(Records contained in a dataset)
>>>>
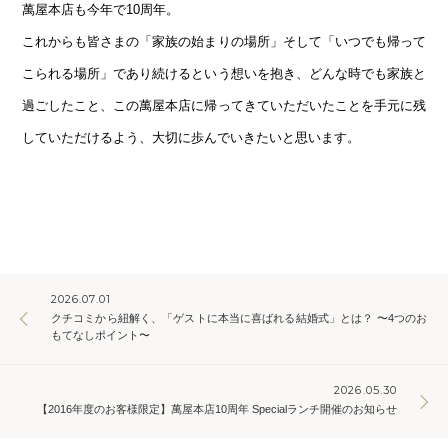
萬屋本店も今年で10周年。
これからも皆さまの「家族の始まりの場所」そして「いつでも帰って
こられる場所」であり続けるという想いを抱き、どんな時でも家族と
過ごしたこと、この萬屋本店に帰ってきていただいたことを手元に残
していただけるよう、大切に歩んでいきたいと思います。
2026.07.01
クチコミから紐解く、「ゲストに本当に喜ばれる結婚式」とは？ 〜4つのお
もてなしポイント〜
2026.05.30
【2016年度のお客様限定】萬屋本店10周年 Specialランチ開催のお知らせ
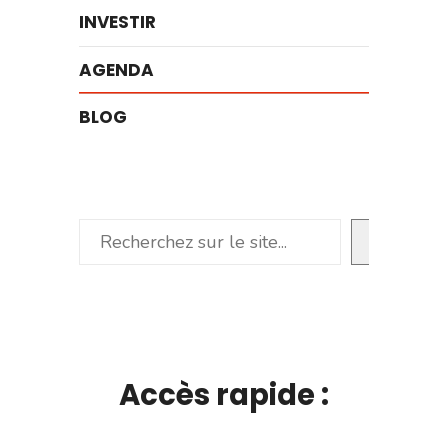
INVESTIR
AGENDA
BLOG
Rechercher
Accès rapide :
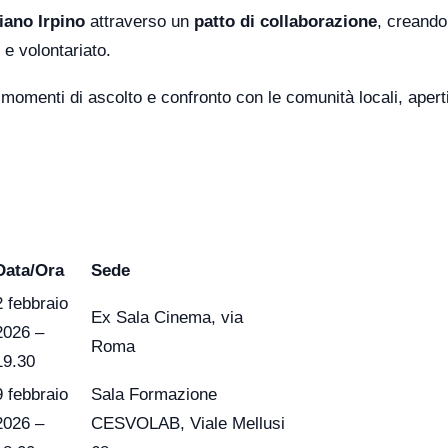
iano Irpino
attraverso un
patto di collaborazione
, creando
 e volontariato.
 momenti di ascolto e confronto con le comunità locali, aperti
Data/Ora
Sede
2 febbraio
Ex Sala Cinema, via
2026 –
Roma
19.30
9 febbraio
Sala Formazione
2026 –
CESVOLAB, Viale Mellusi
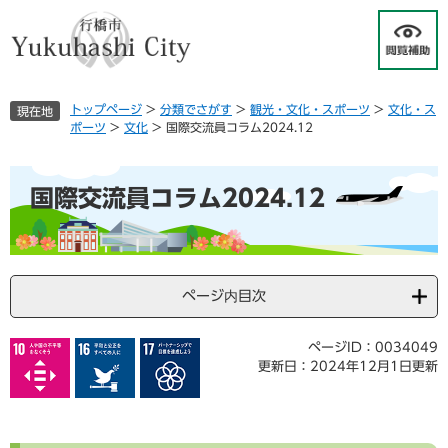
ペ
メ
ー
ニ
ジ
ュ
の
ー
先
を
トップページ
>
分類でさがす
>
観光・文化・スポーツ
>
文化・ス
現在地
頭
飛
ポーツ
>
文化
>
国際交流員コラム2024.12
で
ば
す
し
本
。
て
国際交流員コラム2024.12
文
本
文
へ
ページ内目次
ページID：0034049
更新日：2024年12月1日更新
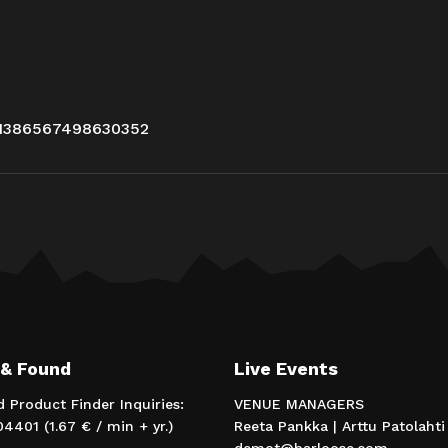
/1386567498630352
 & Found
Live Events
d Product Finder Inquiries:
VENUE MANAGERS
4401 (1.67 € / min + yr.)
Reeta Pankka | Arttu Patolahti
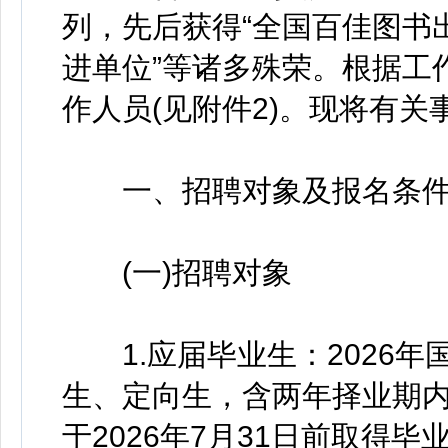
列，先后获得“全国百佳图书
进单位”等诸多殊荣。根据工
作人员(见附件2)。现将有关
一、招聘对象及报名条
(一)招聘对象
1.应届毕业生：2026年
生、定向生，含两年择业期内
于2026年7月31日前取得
<<<<
Every record, word for word, should be given back without its pictures.

萬屋本店も今年で10周年。
これからも皆さまの「家族の始まりの場所」そして「いつでも帰って
こられる場所」であり続けるという想いを抱き、どんな時でも家族と
過ごしたこと、この萬屋本店に帰ってきていただいたことを手元に残
していただけるよう、大切に歩んでいきたいと思います。
2026.07.01
クチコミから紐解く、「ゲストに本当に喜ばれる結婚式」とは？ 〜4つのお
もてなしポイント〜
2026.05.30
【2016年度のお客様限定】萬屋本店10周年 Specialランチ開催のお知らせ
INVESTIR
AGENDA
BLOG
Rechercher
Accès rapide :
iano Irpino
attraverso un
patto di collaborazione
, creando
 e volontariato.
 momenti di ascolto e confronto con le comunità locali, aperti
Data/Ora
Sede
2 febbraio
Ex Sala Cinema, via
2026 –
Roma
19.30
9 febbraio
Sala Formazione
2026 –
CESVOLAB, Viale Mellusi
ペ
メ
ー
ニ
ジ
ュ
の
ー
先
を
トップページ
>
分類でさがす
>
観光・文化・スポーツ
>
文化・ス
現在地
頭
飛
ポーツ
>
文化
>
国際交流員コラム2024.12
で
ば
す
し
本
。
て
国際交流員コラム2024.12
文
本
文
へ
ページ内目次
ページID：0034049
更新日：2024年12月1日更新
/1386567498630352
 & Found
Live Events
d Product Finder Inquiries:
VENUE MANAGERS
4401 (1.67 € / min + yr.)
Reeta Pankka | Arttu Patolahti
列，先后获得“全国百佳图书
进单位”等诸多殊荣。根据工
作人员(见附件2)。现将有关
一、招聘对象及报名条
(一)招聘对象
1.应届毕业生：2026年
生、定向生，含两年择业期内
于2026年7月31日前取得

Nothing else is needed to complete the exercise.